Noise can normally be filtered, as long as the frequency of the noise is way above the used baudrate.
Too slow flanks can sometimes be helped with pullup resistors. Sometimes with other cables. Preferably with a suitable buffer, but that might be outside the scope in this case.
Stupid UARTs trigging on noise would require filtering of the signal.
Work with software workarounds should not be started until a reasonable explanation of the underlying hw issues have been found. Not all sw workarounds works well for all hw issues. Some hw issues can not be solved by sw workarounds - or only if allowing a significant drop in usable transfer rates (by just reducing the baudrate or by keeping the baudrate but adding redundancy or retransmissions).
Per,
Many thanks for your detailed and well-organized guidelines. (I had already read this guidelines; but did not say "thanks".)
==============================================================
NO. no ground, no shield.
They said that, Board-A and Board-B get their power from the same power source. So an extra ground pin is unnecessary.
Board-A and Board-B are assembled into the customer's end-product in the customer's factory. So the real cable is manufactured by the customer. They said, the real cable is similar to the cable I use; no ground, no shield. If this information is correct, then our customer does not see the need of an extra ground pin either.
If it is true that, both our customer and we don't see the need of ground pins, well, then this is a problem to the local industry.
The problems of Board-B were raised again yesterday.
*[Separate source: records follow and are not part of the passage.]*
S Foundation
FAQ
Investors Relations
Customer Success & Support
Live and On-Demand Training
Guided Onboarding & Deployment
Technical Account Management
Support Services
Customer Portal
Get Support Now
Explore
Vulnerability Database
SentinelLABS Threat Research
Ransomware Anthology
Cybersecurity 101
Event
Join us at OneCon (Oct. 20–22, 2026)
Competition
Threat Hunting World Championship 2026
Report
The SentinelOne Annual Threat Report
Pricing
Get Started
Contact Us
Two or three persons will be sent to the customer side to do the troubleshooting/explanation on next Monday, One to Mainland China, one to northern Taiwan.
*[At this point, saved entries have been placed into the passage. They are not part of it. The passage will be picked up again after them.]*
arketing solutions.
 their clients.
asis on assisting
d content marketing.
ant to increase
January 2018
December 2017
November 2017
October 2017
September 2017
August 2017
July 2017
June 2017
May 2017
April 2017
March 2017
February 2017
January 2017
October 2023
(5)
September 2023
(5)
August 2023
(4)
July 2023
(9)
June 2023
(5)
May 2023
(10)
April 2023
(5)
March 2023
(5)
I have a feeling that, many engineers here do their work to destroy their companies and their customers, busy in producing terrible hardware and software, busy in endless troubleshooting.
I am in charge to develop a new product which integrates the functionality of Board-A and Board-B. It seems that they prefer to use the hardware of Board-B for the new product. So the MCU would be Fujitsu MB90350, which is a MCU first-time released to the market on 2003. How wonderful and amazing.
People were talking about ISO-26262 here. And I noticed that TI announced some new MCUs recently, the ARM Cortex based, Hercules RM4x/TMS570/TMS470M, which have some kind of hardware support for ISO-26262. But all of these are just adornments to us; because our products are already solid enough.